Example
A researcher is trying to develop a new, less expensive, test to detect a particular chemical in soil samples. The old test correlates to the criterion (i.e., gold standard measurement) at r = 0.89. The new test correlates to the criterion at r = 0.76. Two research assistants are asked to collect soil samples to compare the old test with the new test. The first research assistant collects 42 independent soil samples; the second research assistant collects 47 samples. Each runs a power analysis to determine the observed power.
Next, the research assistants are asked to calculate the number of independent samples necessary to detect a difference between 0.89 and 0.76 for power values of .7, .8 and .9.

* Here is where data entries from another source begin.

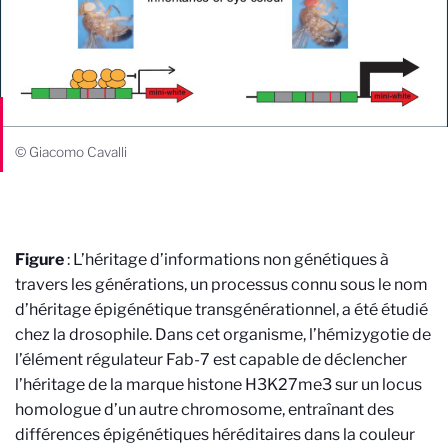
© Giacomo Cavalli
Figure
: L’héritage d’informations non génétiques à
travers les générations, un processus connu sous le nom
d’héritage épigénétique transgénérationnel, a été étudié
chez la drosophile. Dans cet organisme, l’hémizygotie de
l’élément régulateur Fab-7 est capable de déclencher
l’héritage de la marque histone H3K27me3 sur un locus
homologue d’un autre chromosome, entraînant des
différences épigénétiques héréditaires dans la couleur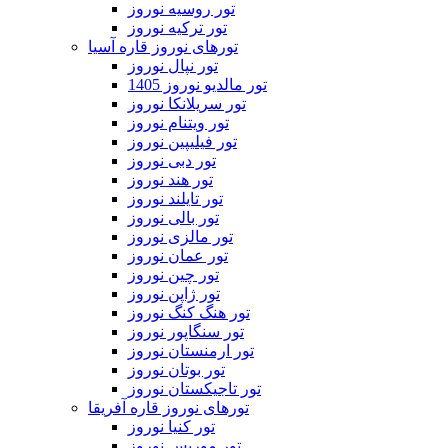
تور روسیه نوروز
تور ترکیه نوروز
تورهای نوروز قاره آسیا
تور نپال نوروز
تور مالدیو نوروز 1405
تور سریلانکا نوروز
تور ویتنام نوروز
تور فیلیپین نوروز
تور دبی نوروز
تور هند نوروز
تور تایلند نوروز
تور بالی نوروز
تور مالزی نوروز
تور عمان نوروز
تور چین نوروز
تور ژاپن نوروز
تور هنگ کنگ نوروز
تور سنگاپور نوروز
تور ارمنستان نوروز
تور بوتان نوروز
تور تاجیکستان نوروز
تورهای نوروز قاره آفریقا
تور کنیا نوروز
تور موریس نوروز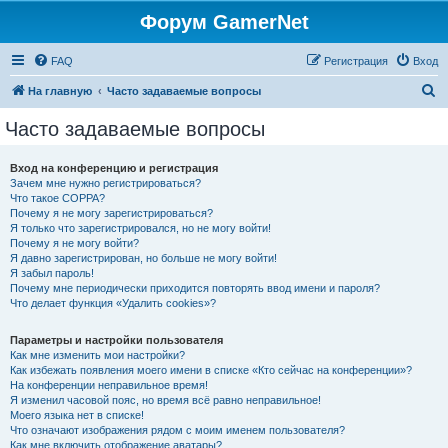
Форум GamerNet
FAQ
Регистрация
Вход
П
На главную
Часто задаваемые вопросы
о
Часто задаваемые вопросы
и
с
Вход на конференцию и регистрация
Зачем мне нужно регистрироваться?
к
Что такое COPPA?
Почему я не могу зарегистрироваться?
Я только что зарегистрировался, но не могу войти!
Почему я не могу войти?
Я давно зарегистрирован, но больше не могу войти!
Я забыл пароль!
Почему мне периодически приходится повторять ввод имени и пароля?
Что делает функция «Удалить cookies»?
Параметры и настройки пользователя
Как мне изменить мои настройки?
Как избежать появления моего имени в списке «Кто сейчас на конференции»?
На конференции неправильное время!
Я изменил часовой пояс, но время всё равно неправильное!
Моего языка нет в списке!
Что означают изображения рядом с моим именем пользователя?
Как мне включить отображение аватары?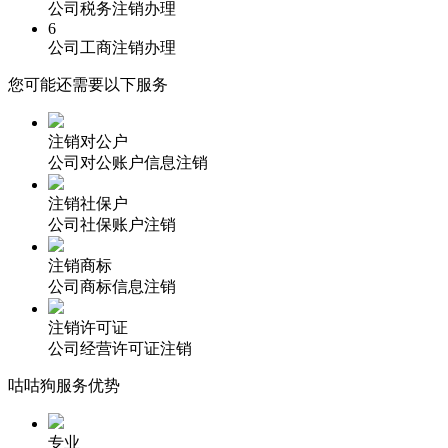
公司税务注销办理
6
公司工商注销办理
您可能还需要以下服务
注销对公户
公司对公账户信息注销
注销社保户
公司社保账户注销
注销商标
公司商标信息注销
注销许可证
公司经营许可证注销
咕咕狗服务优势
专业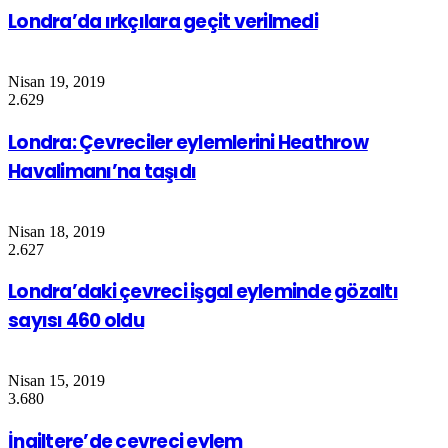
Londra’da ırkçılara geçit verilmedi
Nisan 19, 2019
2.629
Londra: Çevreciler eylemlerini Heathrow
Havalimanı’na taşıdı
Nisan 18, 2019
2.627
Londra’daki çevreci işgal eyleminde gözaltı
sayısı 460 oldu
Nisan 15, 2019
3.680
İngiltere’de çevreci eylem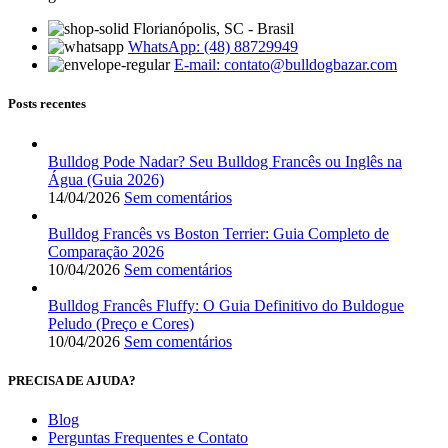
Florianópolis, SC - Brasil
WhatsApp: (48) 88729949
E-mail:
contato@bulldogbazar.com
Posts recentes
Bulldog Pode Nadar? Seu Bulldog Francês ou Inglês na
Água (Guia 2026)
14/04/2026
Sem comentários
Bulldog Francês vs Boston Terrier: Guia Completo de
Comparação 2026
10/04/2026
Sem comentários
Bulldog Francês Fluffy: O Guia Definitivo do Buldogue
Peludo (Preço e Cores)
10/04/2026
Sem comentários
PRECISA DE AJUDA?
Blog
Perguntas Frequentes e Contato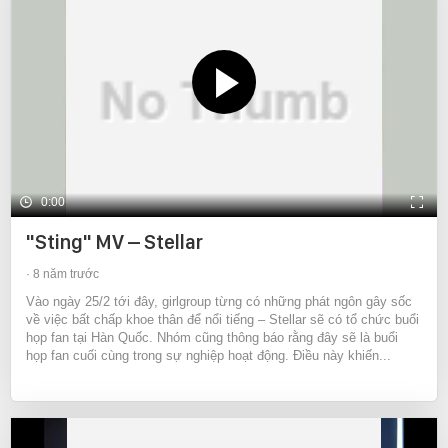
0:00
"Sting" MV – Stellar
8 năm trước
Vào ngày 25/2 tới đây, girlgroup từng có những phát ngôn gây sốc
về việc bất chấp khoe thân để nổi tiếng – Stellar sẽ có tổ chức buổi
họp fan tại Hàn Quốc. Nhóm cũng thông báo rằng đây sẽ là buổi
họp fan cuối cùng trong sự nghiệp hoạt động. Điều này khiến...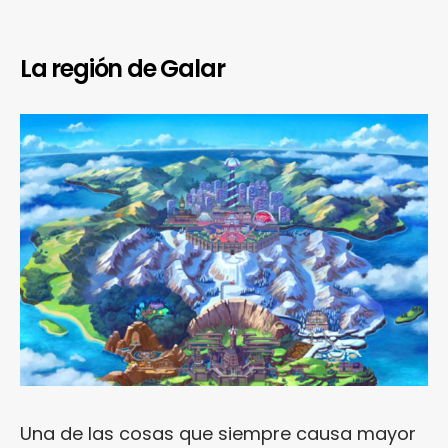
La región de Galar
Una de las cosas que siempre causa mayor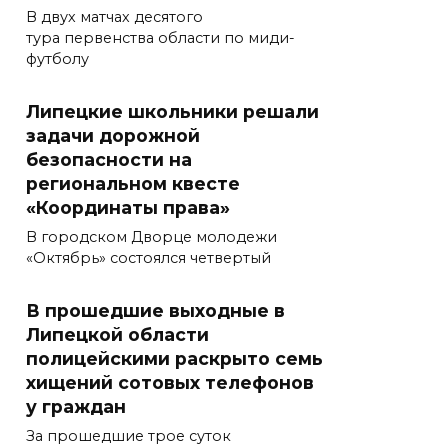
В двух матчах десятого
тура первенства области по миди-
футболу
Липецкие школьники решали
задачи дорожной
безопасности на
региональном квесте
«Координаты права»
В городском Дворце молодежи
«Октябрь» состоялся четвертый
В прошедшие выходные в
Липецкой области
полицейскими раскрыто семь
хищений сотовых телефонов
у граждан
За прошедшие трое суток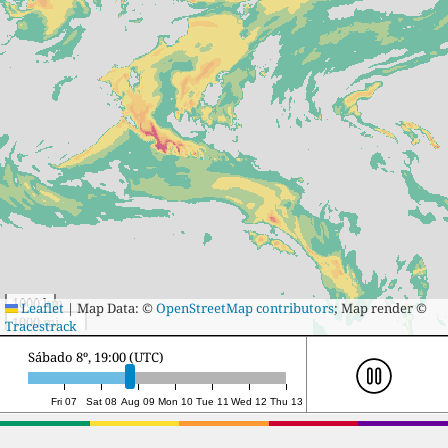
1000 km
Leaflet
|
Map Data: ©
OpenStreetMap contributors
; Map render ©
1000 mi
Tracestrack
Domingo 9º, 18:00 (UTC)
Fri 07
Sat 08
Aug 09
Mon 10
Tue 11
Wed 12
Thu 13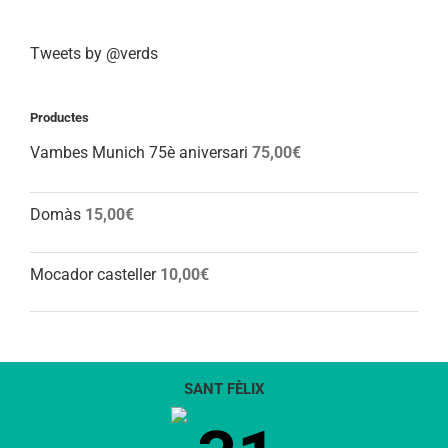
Tweets by @verds
Productes
Vambes Munich 75è aniversari
75,00
€
Domàs
15,00
€
Mocador casteller
10,00
€
SANT FÈLIX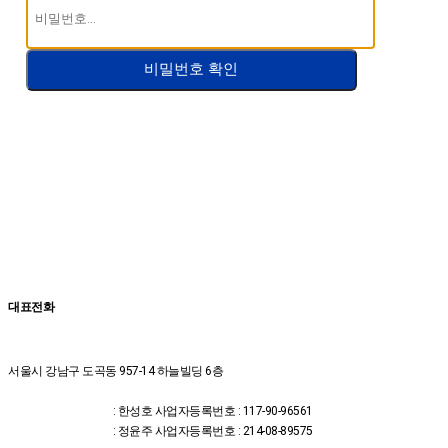
비밀번호 확인
대표전화
02-2607-2653
서울시 강남구 도곡동 957-14 하늘빌딩 6층
위드유한의원 대표
자
: 한성호
사업자등록번호 : 117-90-96561
위드유의원 대표자
: 정윤주
사업자등록번호 : 214-08-89575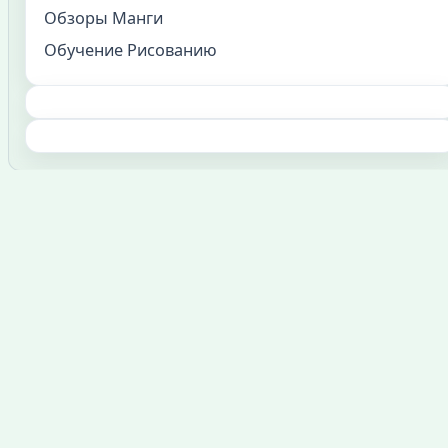
Обзоры Манги
Обучение Рисованию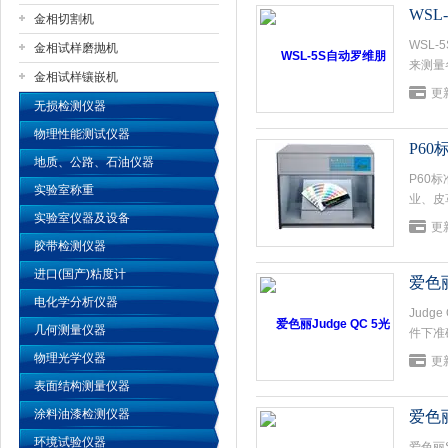
WS
金相切割机
WSL
金相试样磨抛机
公司名称
来测量
金相试样镶嵌机
更新
无损检测仪器
物理性能测试仪器
P6
地质、公路、石油仪器
P60
实验室称重
业、皮
实验室仪器及设备
使试样
更新
质符合
胶带检测仪器
进口(国产)粘度计
爱色丽
电化学分析仪器
Jud
几何测量仪器
件下准
物理光学仪器
更新
表面结构测量仪器
涂料油漆检测仪器
爱色丽S
环境试验仪器
爱色丽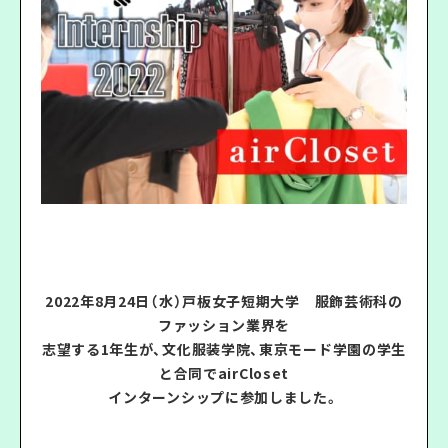
2022年8月24日（水）戸板女子短期大学 服飾芸術科の
ファッション業界を
志望する1年生が、文化服装学院、東京モード学園の学生
と合同でairCloset
インターンシップに参加しました。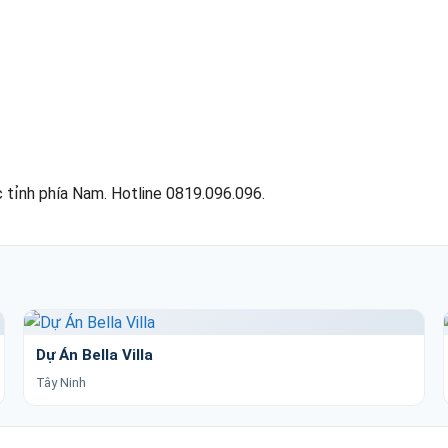
 tỉnh phía Nam. Hotline 0819.096.096.
Dự Án Bella Villa
Tây Ninh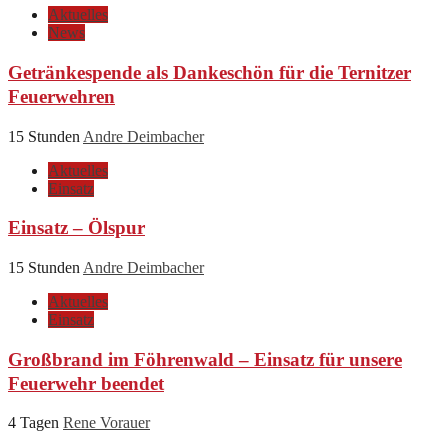
Aktuelles
News
Getränkespende als Dankeschön für die Ternitzer
Feuerwehren
15 Stunden
Andre Deimbacher
Aktuelles
Einsatz
Einsatz – Ölspur
15 Stunden
Andre Deimbacher
Aktuelles
Einsatz
Großbrand im Föhrenwald – Einsatz für unsere
Feuerwehr beendet
4 Tagen
Rene Vorauer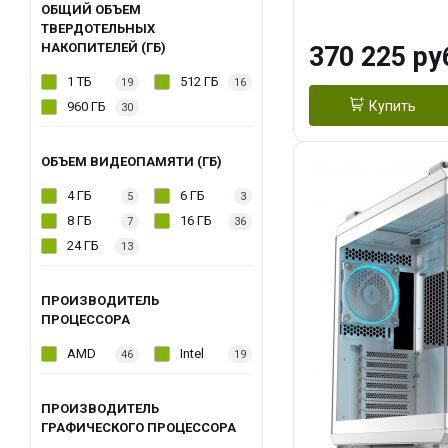
OC 16GB GDDR7
ОБЩИЙ ОБЪЕМ
ТВЕРДОТЕЛЬНЫХ
ТБ SSD)
НАКОПИТЕЛЕЙ (ГБ)
370 225 ру
1 ТБ
512 ГБ
19
16
Купить
960 ГБ
30
ОБЪЕМ ВИДЕОПАМЯТИ (ГБ)
4 ГБ
6 ГБ
5
3
8 ГБ
16 ГБ
7
36
24 ГБ
13
ПРОИЗВОДИТЕЛЬ
ПРОЦЕССОРА
AMD
Intel
46
19
ПРОИЗВОДИТЕЛЬ
ГРАФИЧЕСКОГО ПРОЦЕССОРА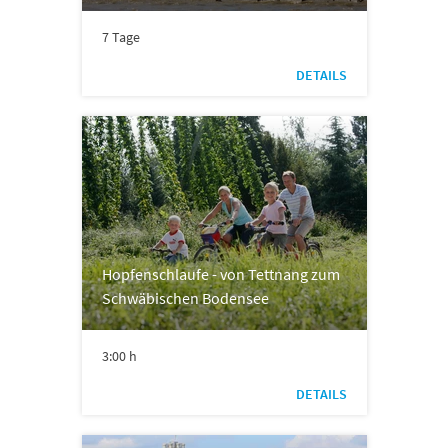
7 Tage
DETAILS
Hopfenschlaufe - von Tettnang zum
Schwäbischen Bodensee
3:00 h
DETAILS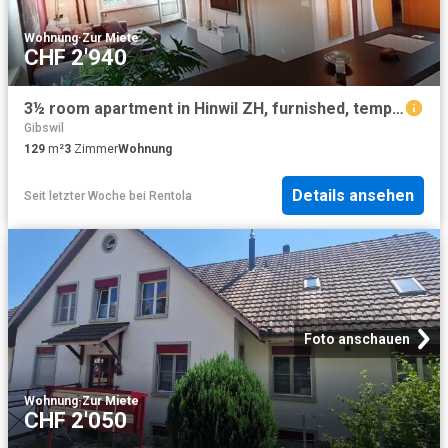
Wohnung
·
Zur Miete
CHF 2'940
3½ room apartment in Hinwil ZH, furnished, temporary
Gibswil
129
m²
3
Zimmer
Wohnung
Details ansehen
Seit letzter Woche
bei
Rentola
Foto anschauen
Wohnung
·
Zur Miete
CHF 2'050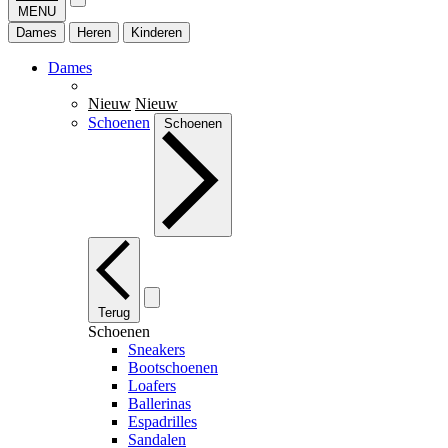
MENU
Dames
Heren
Kinderen
Dames
Nieuw
Nieuw
Schoenen
Schoenen
Terug
Schoenen
Sneakers
Bootschoenen
Loafers
Ballerinas
Espadrilles
Sandalen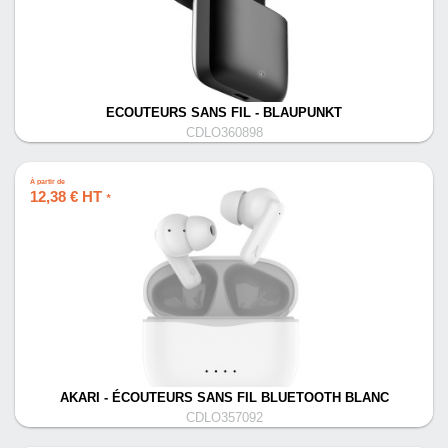
ECOUTEURS SANS FIL - BLAUPUNKT
CDLO360898
À partir de
12,38 € HT
*
AKARI - ÉCOUTEURS SANS FIL BLUETOOTH BLANC
CDLO357092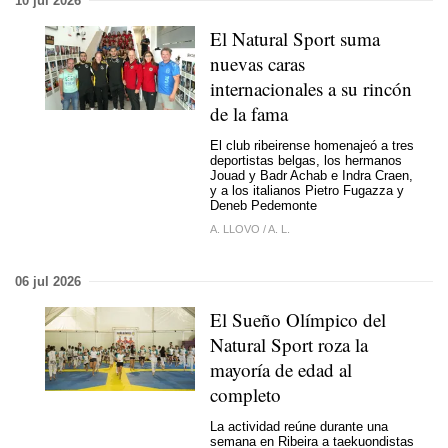
10 jul 2026
El Natural Sport suma
nuevas caras
internacionales a su rincón
de la fama
El club ribeirense homenajeó a tres
deportistas belgas, los hermanos
Jouad y Badr Achab e Indra Craen,
y a los italianos Pietro Fugazza y
Deneb Pedemonte
A. LLOVO
/
A. L.
06 jul 2026
El Sueño Olímpico del
Natural Sport roza la
mayoría de edad al
completo
La actividad reúne durante una
semana en Ribeira a taekuondistas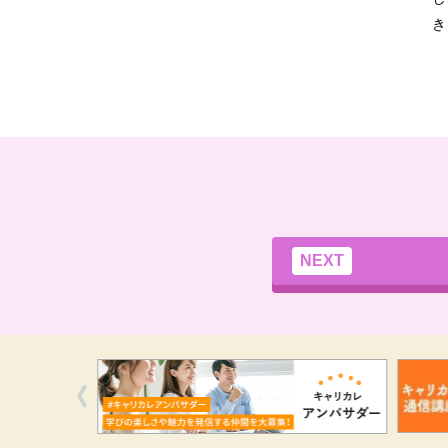
き
NEXT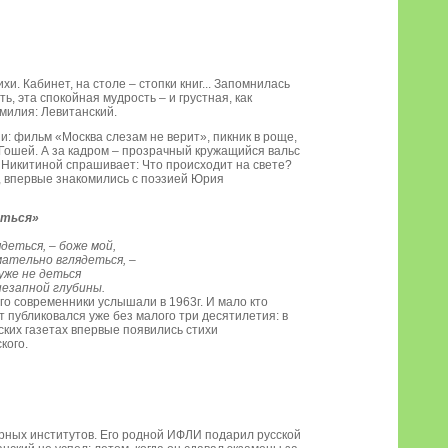
хи. Кабинет, на столе – стопки книг... Запомнилась
ь, эта спокойная мудрость – и грустная, как
милия: Левитанский.
и: фильм «Москва слезам не верит», пикник в роще,
ошей. А за кадром – прозрачный кружащийся вальс
 Никитиной спрашивает: Что происходит на свете?
я, впервые знакомились с поэзией Юрия
еться»
ядеться, – боже мой,
мательно вглядеться, –
 уже не деться
незапной глубины.
о современники услышали в 1963г. И мало кто
эт публиковался уже без малого три десятилетия: в
ских газетах впервые появились стихи
кого.
турных институтов. Его родной ИФЛИ подарил русской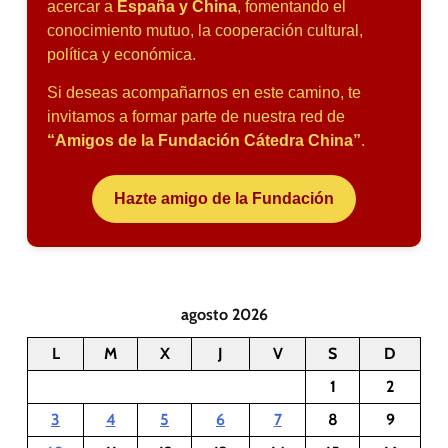
acercar a
España y China
, fomentando el
conocimiento mutuo, la cooperación cultural,
política y económica.
Si deseas acompañarnos en este camino, te
invitamos a formar parte de nuestra red de
“Amigos de la Fundación Cátedra China”
.
Hazte amigo de la Fundación
agosto 2026
L
M
X
J
V
S
D
1
2
3
4
5
6
7
8
9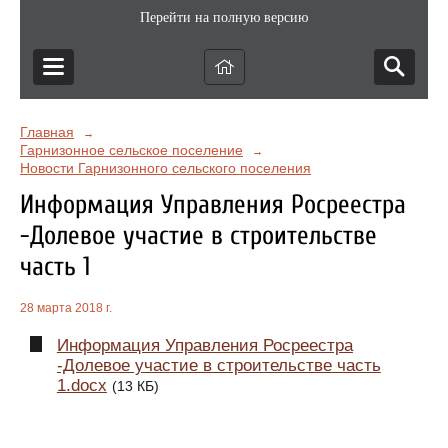
Перейти на полную версию
Главная
→
Гарнизонное сельское поселение
→
Новости Гарнизонного сельского поселения
Информация Управления Росреестра
-Долевое участие в строительстве
часть 1
28 марта 2018 г.
Информация Управления Росреестра
-Долевое участие в строительстве часть
1.docx
(13 КБ)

Prelude to the Power Analysis
There are two different aspects of power analysis. One is to calculate the observed power for a specified sample size as in the first part of the example. The other aspect is to calculate the necessary sample size when given a specific power as in the second part of the example. Technically, power is the probability of rejecting the null hypothesis when the specific alternative hypothesis is true. For all examples, we will assume alpha = 0.05.
Power Analysis
In SAS, it is fairly straightforward to perform power analysis for comparing correlations. For example, we can use SAS’s proc power for our calculation as shown below. We first specify the onecorr statement and that the distribution is Fisher’s r to z (fisherz). Next we use the nullcorr statement and provide the correlation of the old test to the criterion. Next, we use the corr statement and provide the correlation between the new test and the criterion. We use the ntotal statement to indicate the number of samples collected, and we have a period (.) on the power statement to indicate that we want SAS to calculate the power. The first research assistant collected 42 soil samples, so we specify 42 in the ntotal statement. We will run the analysis a second time with the value of 47 on the ntotal statement, the number of samples the second research assistant collected.
proc power; onecorr dist=fisherz nullcorr = 0.89 corr = 0.76 ntotal = 42 power = .; run; The POWER Procedure Fisher's z Test for Pearson Correlation Fixed Scenario Elements Distribution Fisher's z transformation of r Method Normal approximation Null Correlation 0.89 Correlation 0.76 Total Sample Size 42 Number of Sides 2 Nominal Alpha 0.05 Number of Variables Partialled Out 0 Computed Power Actual Alpha Power 0.0488 0.761 proc power; onecorr dist=fisherz nullcorr = 0.89 corr = 0.76 ntotal = 47 power = .; run; The POWER Procedure Fisher's z Test for Pearson Correlation Fixed Scenario Elements Distribution Fisher's z transformation of r Method Normal approximation Null Correlation 0.89 Correlation 0.76 Total Sample Size 47 Number of Sides 2 Nominal Alpha 0.05 Number of Variables Partialled Out 0 Computed Power Actual Alpha Power 0.049 0.809
We can see that the first research assistant observed a power of approximately 0.76, while the second research assistant observed a power of approximately 0.81.
Now the research assistants need to calculate the necessary sample sizes for power values of .7, .8 and .9. In SAS, we could run three separate power analyses, or we could run one analysis and get the results for all three levels of power in a single table. Let’s do that.
proc power; onecorr dist=fisherz nullcorr = 0.89 corr = 0.76 ntotal = . power = .7 .8 .9; run; The POWER Procedure Fisher's z Test for Pearson Correlation Fixed Scenario Elements Distribution Fisher's z transformation of r Method Normal approximation Null Correlation 0.89 Correlation 0.76 Number of Sides 2 Nominal Alpha 0.05 Number of Variables Partialled Out 0 Computed N Total Nominal Actual Actual N Index Power Alpha Power Total 1 0.7 0.0487 0.703 37 2 0.8 0.0490 0.800 46 3 0.9 0.0492 0.902 61
The required sample size for a power of .7 is 37. The required sample size for a power of .8 is 46, and the required sample size for a power of .9 is 61. This makes sense, because as power increases, the sample size must increase, assuming that alpha and the effect size are held constant.